At a Feb. 4 webinar, Tory Bruno, chief executive of United Launch Alliance, said he was concerned that too much investment was going into launch companies, creating capabilities that were driving down prices but not stimulating demand.
“It’s down to a third or even a fourth of the cost of what access to space was just a handful of years ago,” Bruno said. “Yet we have seen no increase in the overall size of the launch market nor have we seen a corresponding tripling or quadrupling of space activity.”
At a panel during the 2021 SmallSat Symposium Feb. 8, industry observers offered mixed views of Bruno’s thoughts of the launch market. His assessment of market trends is right when it comes to large satellites, some said.
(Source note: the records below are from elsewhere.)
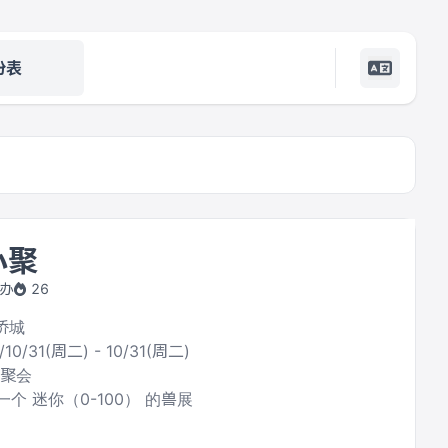
份表
小聚
主办
26
华侨城
/10/31(周二) - 10/31(周二)
项聚会
个 迷你（0-100） 的兽展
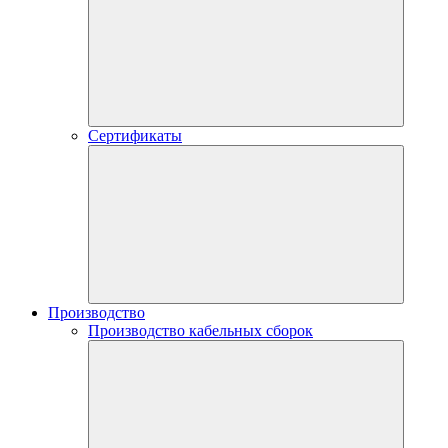
Сертификаты
Производство
Производство кабельных сборок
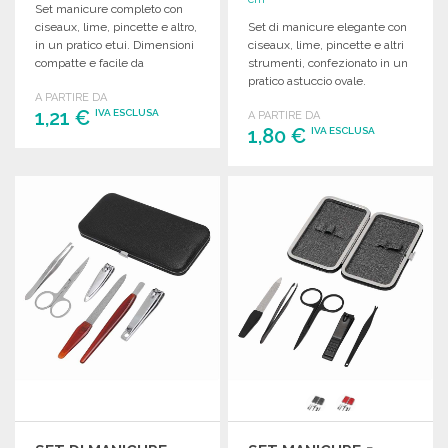
Set manicure completo con
ciseaux, lime, pincette e altro,
Set di manicure elegante con
in un pratico etui. Dimensioni
ciseaux, lime, pincette e altri
compatte e facile da
strumenti, confezionato in un
trasportare.
pratico astuccio ovale.
A PARTIRE DA
Dimensioni compatte.
1,21 €
IVA ESCLUSA
A PARTIRE DA
1,80 €
IVA ESCLUSA
ORDINARE
ORDINARE
Richiedi un preventivo
Richiedi un preventivo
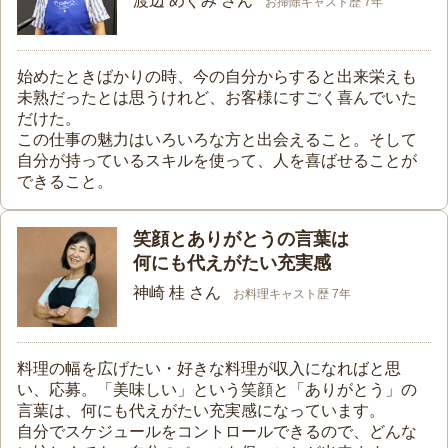
渡辺 めぐみ さん
お掃除キャスト歴 7年
始めたときばかりの時、今の自分からすると出来栄えも
未熟だったとは思うけれど、お客様にすごく喜んでいた
だけた。
この仕事の魅力はいろいろな方と出会えること。そして
自分が持っているスキルを使って、人を喜ばせることが
できること。
笑顔とありがとうの言葉は
何にも代えがたい充実感
神崎 桂 さん
お料理キャスト歴 7年
料理の幅を広げたい・好きな料理が収入になればと思
い、応募。「美味しい」という笑顔と「ありがとう」の
言葉は、何にも代えがたい充実感になっています。
自分でスケジュールをコントロールできるので、どんな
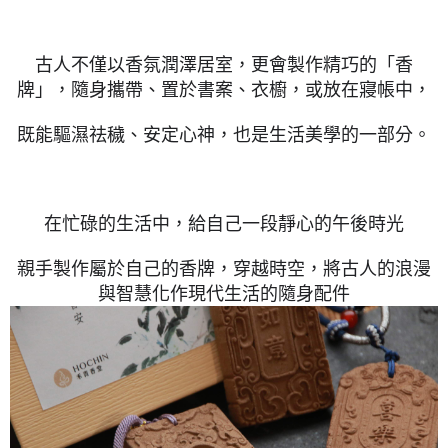
３．收到繳費通知簡訊後14天內，點擊此簡訊中的連結，可透過四大超商／
ATM／網路銀行／等多元方式進行付款，方視為交易完成。
※ 請注意：結帳手續完成當下不需立刻繳費，但若您需要取消訂單，請聯絡
古人不僅以香氛潤澤居室，更會製作精巧的「香
購買商品的店家。未經商家同意取消之訂單仍視為有效，需透過AFTEE先享
後付繳納相關費用。
牌」，隨身攜帶、置於書案、衣櫥，或放在寢帳中，
※ 交易是否成功請以「AFTEE先享後付 」之結帳頁面顯示為準，若有關於
是否繳費成功／繳費後需取消欲退款等相關疑問，請聯繫「AFTEE先享後付
既能驅濕祛穢、安定心神，也是生活美學的一部分。
客戶支援中心」
https://netprotections.freshdesk.com/support/home
【注意事項】
１．透過由恩沛科技股份有限公司提供之「AFTEE先享後付」服務完成之交
易，需依本服務之必要範圍內提供個人資料，並將交易相關給付款項請求債
在忙碌的生活中，給自己一段靜心的午後時光
權轉讓予恩沛科技股份有限公司。
２．關於個人資料處理事宜，請瀏覽以下網址：
https://aftee.tw/terms/#terms3
親手製作屬於自己的香牌，穿越時空，將古人的浪漫
３．未成年的使用者請事先徵得法定代理人或監護人之同意方可使用
與智慧化作現代生活的隨身配件
「AFTEE先享後付」，若未經同意申辦者引起之損失，本公司不負相關責
任。
４．使用「AFTEE先享後付」時，將依據個別帳號之用戶狀況，依本公司即
時審查核予不同之上限額度；若仍有額度不足之情形，本公司將視審查結果
請求用戶進行身份認證。
５．嚴禁一人註冊多個帳號或使用他人資訊註冊。若發現惡意使用之情形，
恩沛科技股份有限公司將有權停止該用戶之使用額度並採取法律行動。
“Launch is not a barrier to big satellite enterprises,” said Carissa Christensen, chief executive of Bryce Space and Technology. For those ventures, launch is a small fraction of the overall cost of a satellite system, so lowering launch prices does little to change the business case for that system. “Launch prices have gone down over the last 20 years steadily. We have not seen a concomitant increase in the number of large satellite launches.”
The situation is different for small satellites, where launch is a bigger fraction of the overall cost. Lowering launch costs, and increasing the supply of launches, can play a bigger role at that end of the market.
“It depends on what market you’re looking at,” said Fred Kennedy, president of in-space transportation company Momentus. “If you’re looking at the low end, I think there are any number of folks who are looking for rides to get on orbit, and they’re looking every day.”
“Maybe it’s a bifurcated market,” he suggested, with little change in demand for launching large satellites even with dropping prices. “But the little guys? They’re coming in gangbusters.”
That demand, though, may not help some small launch vehicle companies. The large number of small launchers under development — more than 100 by some estimates — has created a conventional wisdom that there will be a shakeout in that sector at some point, although when that will take place, and how many companies will survive, remains uncertain.
“That’s astounding: billions of dollars going to fundamentally the exact same market segment,” said Steve Jurvetson, partner in Future Ventures, during a talk later the same day at the conference. “I’ve never seen anything like it,” he said, calling all of the investment going into those companies “venture fratricide.”
Jurvetson, who is on the board of SpaceX, was skeptical that small launch vehicles could compete effectively against SpaceX’s smallsat rideshare service on a price basis. “They’re basically listing prices that are between 2 and 10, sometimes 12x, worse than SpaceX’s listed prices today,” he said.
He was unconvinced by arguments that small launchers can provide “nimble” dedicated launch services for customers willing to pay that price premium because the vast majority of smallsat launch demand will come from constellations. “Why would you launch one at a time at a higher cost per kilogram when you can put everything up into a particular plane in a single go?”
In the earlier panel, Christensen noted the competition between “bus versus taxi” models, with SpaceX providing a smallsats a low-cost “bus” to space with rideshare missions, while small launch vehicles offering a “taxi” to space for individual smallsats at higher prices. “You’ve got to get your taxi price down, and the quality of the taxi service has to be high enough, that it’s worth that price premium,” she said.